● Written exercise A
Identify every web address that appears in the pinball forum thread, and reproduce each one in full.
● Written exercise B
Render this sentence from the pinball forum thread in French: "For another 10 dollars you can buy the complete assembly which includes a coil and the flipper base."

═══ Page text

Sorry but the spinners in the machine are going to be replaced as one is bare metal and the other one is kinda banged up. Luckily all the drops look to be in real good shape, just mechanisms need a thorough cleaning

#1987 10 months ago

Pinside_forum_7504787_0 (resized).jpgPinside_forum_7504787_0 (resized).jpg
remember this ? I wonder how that worked out

#1988 10 months ago
Quoted from Dragon:

[quoted image]
remember this ? I wonder how that worked out

The updates are out there spread across different classic Stern threads...

57 days ago...

https://pinside.com/pinball/forum/topic/price-check-1980-sterns-quicksilver-stargazer-seawitch/page/167#post-7520989

5 days ago...

https://pinside.com/pinball/forum/topic/stargazer-club/page/13#post-7603434

#1989 10 months ago

Do you guys order 2 of the pbl rebuild kits for the flippers or is there a more efficient way?

#1990 10 months ago
Quoted from sullivcd40:

Do you guys order 2 of the pbl rebuild kits for the flippers or is there a more efficient way?

All you need is one kit for one machine. Unless you are talking Big Game or Seawitch. Then you need 2 kits. At 54.00 per kit.

https://www.pinballlife.com/classic-stern-flipper-rebuild-kit-left-and-right-flippers.html

image (resized).jpegimage (resized).jpeg

For another 10 dollars you can buy the complete assembly which includes a coil and the flipper base. And don't ask me, but somehow flipper coils just start fluttering and die.

To buy a coil by itself is $17.00.

https://www.pinballlife.com/full-flipper-assembly-for-classic-stern-machines-031980-to-021982.html

image (resized).jpegimage (resized).jpeg

#1991 10 months ago
Quoted from cottonm4:

For another 10 dollars you can buy the complete assembly which includes a coil and the flipper base.

══════
═══ Record extracts

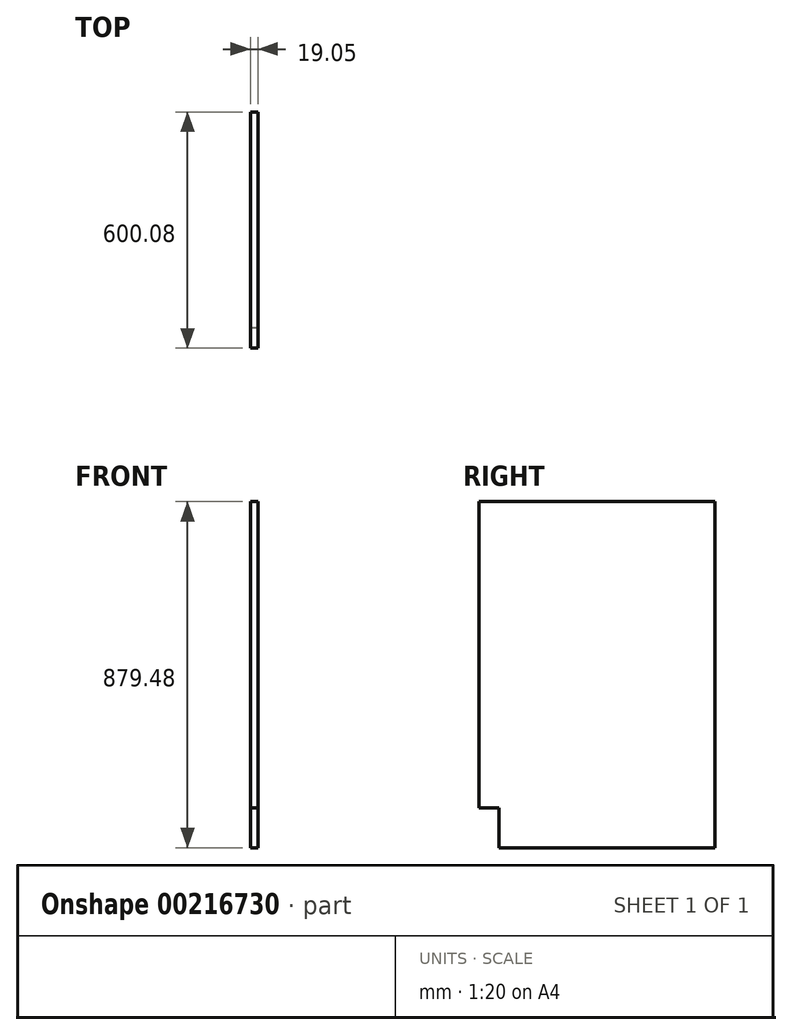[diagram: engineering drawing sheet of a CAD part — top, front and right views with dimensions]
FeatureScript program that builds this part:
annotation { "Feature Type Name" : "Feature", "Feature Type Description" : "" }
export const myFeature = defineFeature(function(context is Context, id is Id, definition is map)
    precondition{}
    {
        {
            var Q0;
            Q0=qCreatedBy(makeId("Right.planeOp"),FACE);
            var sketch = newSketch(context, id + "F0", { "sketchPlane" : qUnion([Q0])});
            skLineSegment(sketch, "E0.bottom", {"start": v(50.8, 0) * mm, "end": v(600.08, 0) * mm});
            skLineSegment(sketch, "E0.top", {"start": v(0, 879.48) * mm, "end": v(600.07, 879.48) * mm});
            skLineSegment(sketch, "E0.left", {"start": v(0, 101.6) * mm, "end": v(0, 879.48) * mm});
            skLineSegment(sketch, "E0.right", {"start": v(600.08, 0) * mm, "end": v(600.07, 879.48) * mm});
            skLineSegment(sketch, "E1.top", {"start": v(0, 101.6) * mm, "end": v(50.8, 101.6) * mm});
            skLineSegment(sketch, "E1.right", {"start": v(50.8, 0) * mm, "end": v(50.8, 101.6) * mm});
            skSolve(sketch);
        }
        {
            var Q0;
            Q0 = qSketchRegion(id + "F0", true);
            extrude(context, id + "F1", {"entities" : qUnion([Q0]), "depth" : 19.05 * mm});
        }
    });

══════

● Complete answer A
- https://pinside.com/pinball/forum/topic/price-check-1980-sterns-quicksilver-stargazer-seawitch/page/167#post-7520989
- https://pinside.com/pinball/forum/topic/stargazer-club/page/13#post-7603434
- https://www.pinballlife.com/classic-stern-flipper-rebuild-kit-left-and-right-flippers.html
- https://www.pinballlife.com/full-flipper-assembly-for-classic-stern-machines-031980-to-021982.html

● Complete answer B
Pour 10 dollars de plus, vous pouvez acheter l'ensemble complet, qui comprend une bobine et la base du batteur.